### PROVIDED ENTRIES
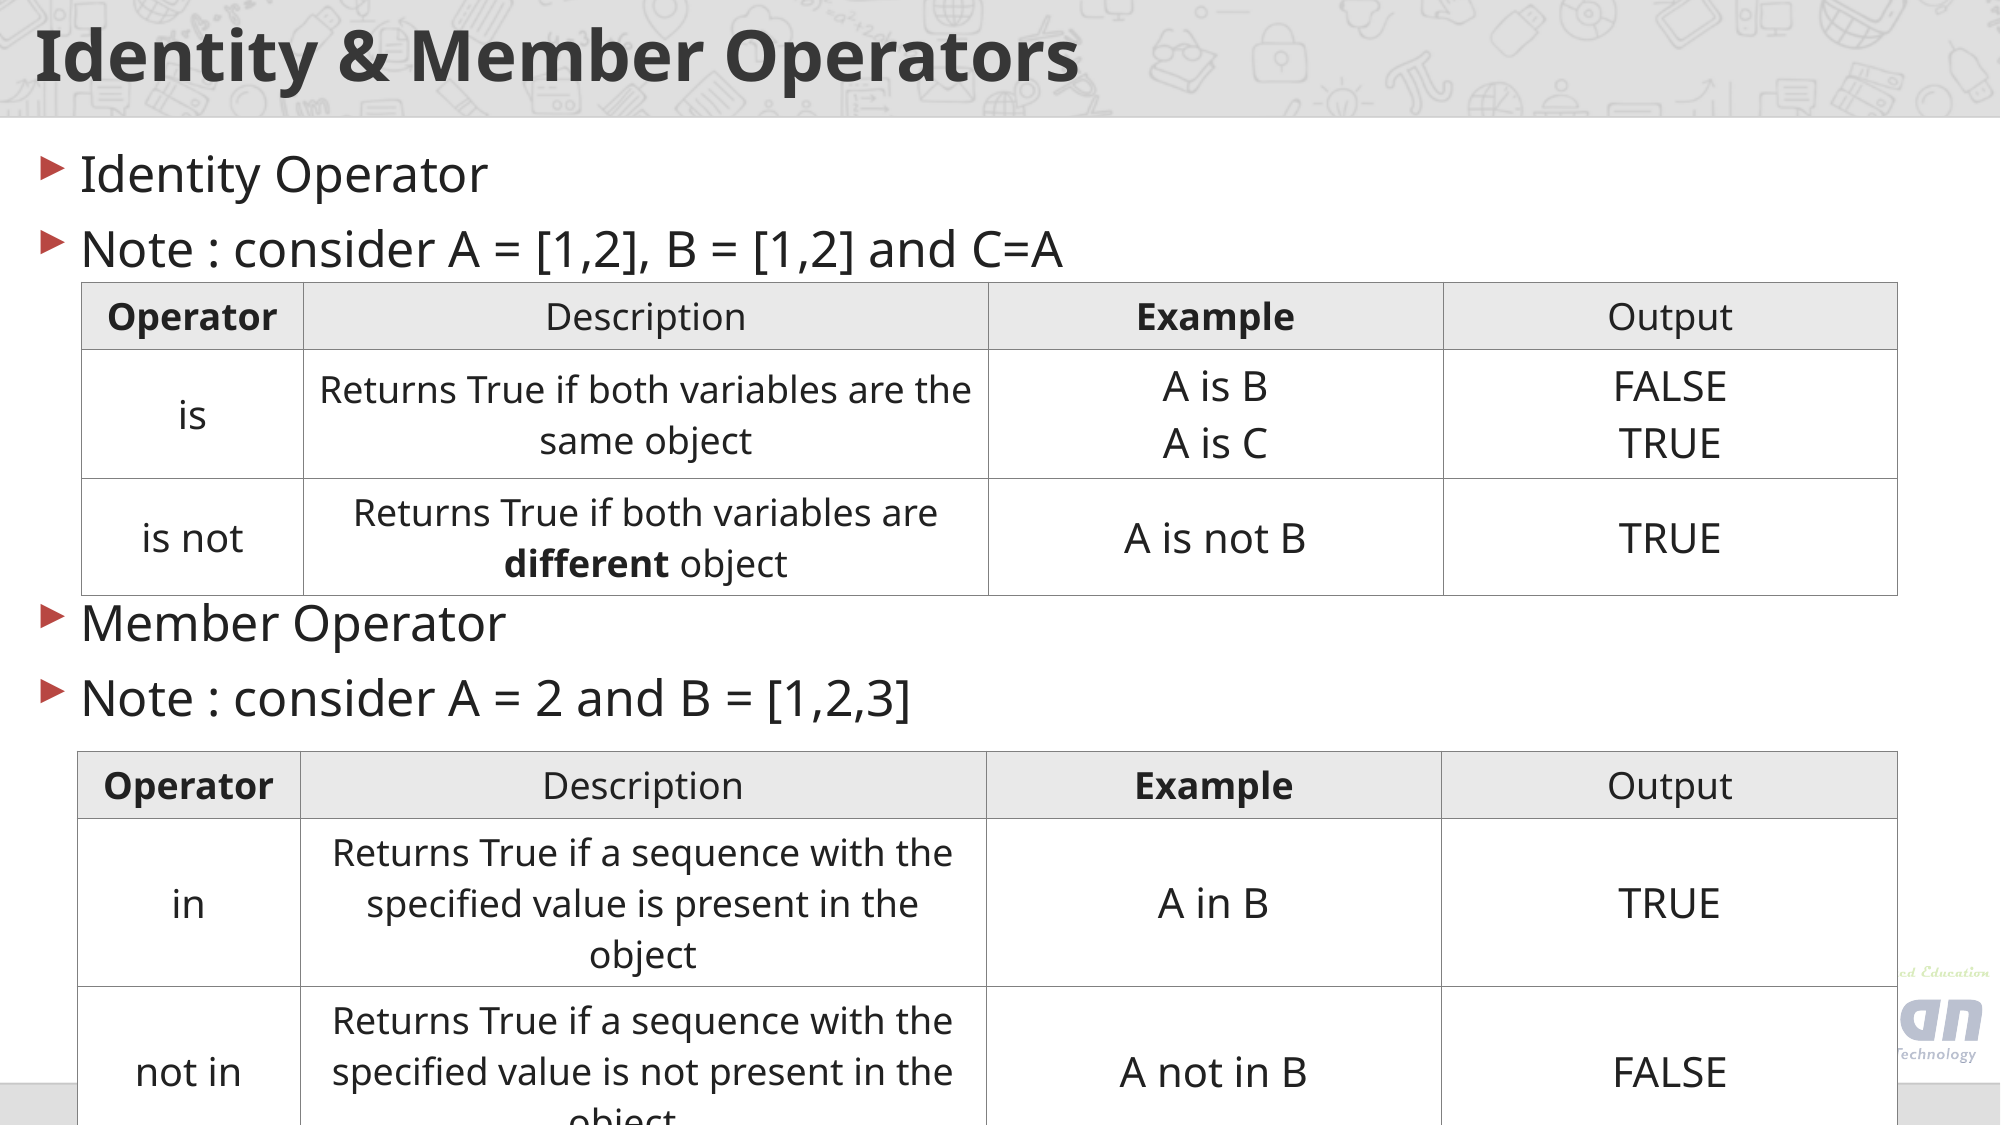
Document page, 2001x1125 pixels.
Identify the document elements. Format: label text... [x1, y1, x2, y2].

table_header Output [1442, 752, 1897, 818]
table_header Example [987, 752, 1441, 818]
table_cell FALSE [1442, 987, 1897, 1125]
list Identity Operator Note : consider A = [1,2], B = [1,2] and C=A Member Operator Note : consider A = 2 and B = [1,2,3] [21, 141, 1979, 1059]
table_cell TRUE [1444, 479, 1897, 595]
table_header Operator [78, 752, 300, 818]
table_header Operator [82, 283, 303, 349]
table_header Example [989, 283, 1443, 349]
table_cell in [78, 819, 300, 986]
table_cell not in [78, 987, 300, 1125]
table_cell is [82, 350, 303, 478]
table_cell FALSE TRUE [1444, 350, 1897, 478]
table_cell Returns True if both variables are different object [304, 479, 988, 595]
title Identity & Member Operators [0, 0, 2000, 117]
table_cell Returns True if a sequence with the specified value is present in the object [301, 819, 986, 986]
table_cell TRUE [1442, 819, 1897, 986]
table_cell Returns True if a sequence with the specified value is not present in the object [301, 987, 986, 1125]
table_cell A is not B [989, 479, 1443, 595]
table_header Description [301, 752, 986, 818]
table_cell A is B A is C [989, 350, 1443, 478]
table_cell Returns True if both variables are the same object [304, 350, 988, 478]
table_cell is not [82, 479, 303, 595]
table_cell A in B [987, 819, 1441, 986]
table_cell A not in B [987, 987, 1441, 1125]
table_header Description [304, 283, 988, 349]
table_header Output [1444, 283, 1897, 349]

### WHAT THE TASK REQUIRES
Go through the entries and copy each line holding the string "Returns".

### WRITTEN SOLUTION
table_cell Returns True if both variables are different object [304, 479, 988, 595]
table_cell Returns True if a sequence with the specified value is present in the object [301, 819, 986, 986]
table_cell Returns True if a sequence with the specified value is not present in the object [301, 987, 986, 1125]
table_cell Returns True if both variables are the same object [304, 350, 988, 478]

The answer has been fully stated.